Despite this, zidovudine, efavirenz and PI are suspected of leading to AP secondary to hyperlipidemia. NRTI, on the other hand, cause a series of side effects – among which myelotoxicity, lactic acidosis, polyneuropathy and AP. Didanosine, zalcitabine and stavudine were reported to lead to chronic and acute pancreatitis, with a high risk of cumulative dose. Didanosine with hydroxyurea, alcohol or pentamidine are additional risk factors, and may induce to lethal pancreatitis.
As part of HAART, PI have led to a significant decline in HIV-related morbidity and mortality.(48) However, PI-based treatments are, in general, associated with changes in the distribution of body fat and with metabolic disorders, such as insulin resistance and hypertriglyceridemia.(21,49) The latter is usually severe and difficult to control, and may trigger episodes of AP. However, it must be taken into account that many patients do not have alternatives to PI, because the infection is resistant to other classes of antiretroviral drugs.(21)

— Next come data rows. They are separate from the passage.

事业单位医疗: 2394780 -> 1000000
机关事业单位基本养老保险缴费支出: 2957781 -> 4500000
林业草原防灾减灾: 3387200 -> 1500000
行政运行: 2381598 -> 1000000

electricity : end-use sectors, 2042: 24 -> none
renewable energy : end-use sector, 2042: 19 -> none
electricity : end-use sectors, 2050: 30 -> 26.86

Thus, many of the drugs prescribed in offices routinely are suspected of causing AP. However, drug-induced pancreatitis is frequently not acknowledged, because mild cases, with significant increases (but not critical) in amylase and lipase levels, may go unnoticed, in addition to the possible dissociation at the time of exposure to the drug and the development of AP. This condition can also be confounded with alcohol-induced or biliary pancreatitis, and there are no features to differentiate them. Therefore, physicians should be highly suspicious, mainly in patients that use several drugs simultaneously.

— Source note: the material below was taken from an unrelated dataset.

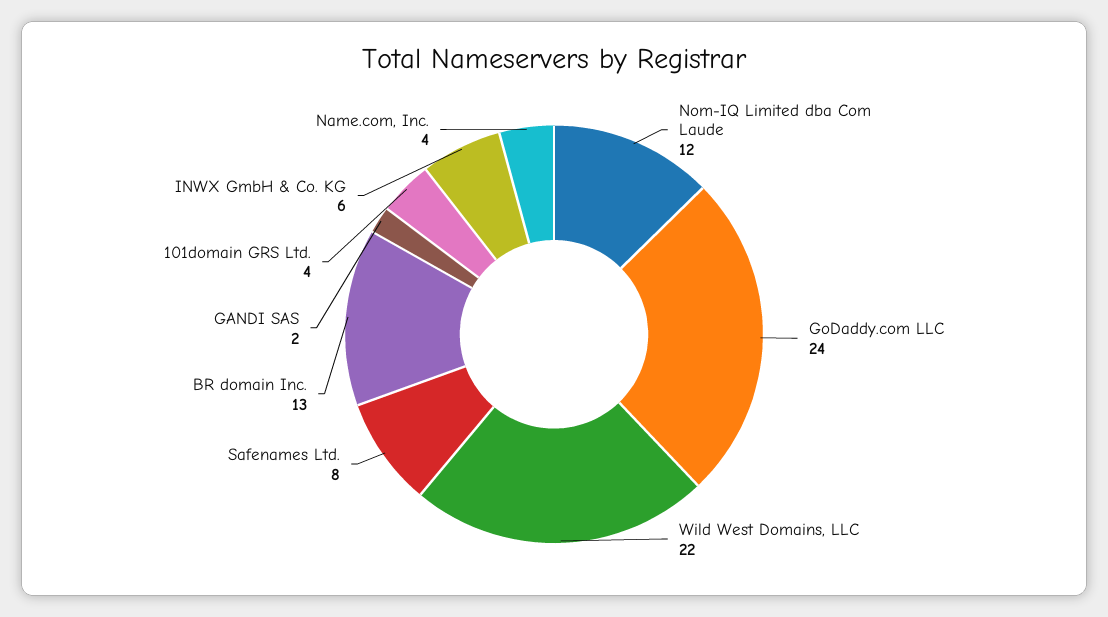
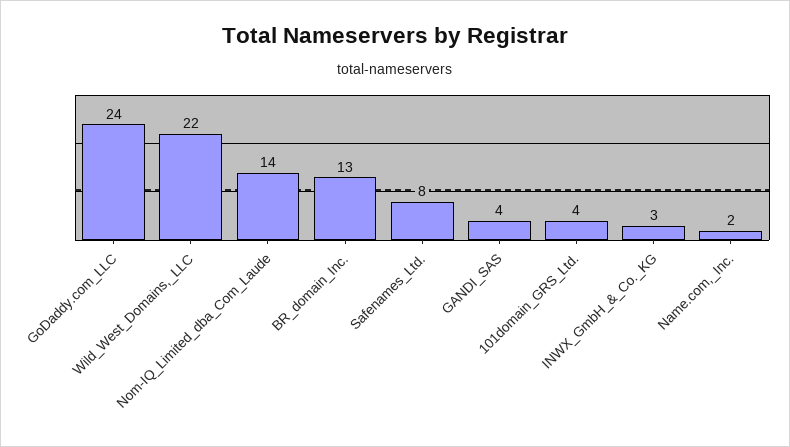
Nom-IQ Limited dba Com Laude: 12 -> 14
GANDI SAS: 2 -> 4
INWX GmbH & Co. KG: 6 -> 3
Name.com, Inc.: 4 -> 2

In this context, it is essential to acknowledge the adverse effects caused by HAART, aimed at improving tolerability and efficacy of treatment for HIV, promoting the early recognition and reversion of these potentially serious effects, and reducing the potential for adverse drug interactions.
However, more evidence is still necessary to determine if pancreatic morbidity is directly related to drugs used in HAART therapy or to other comorbidities.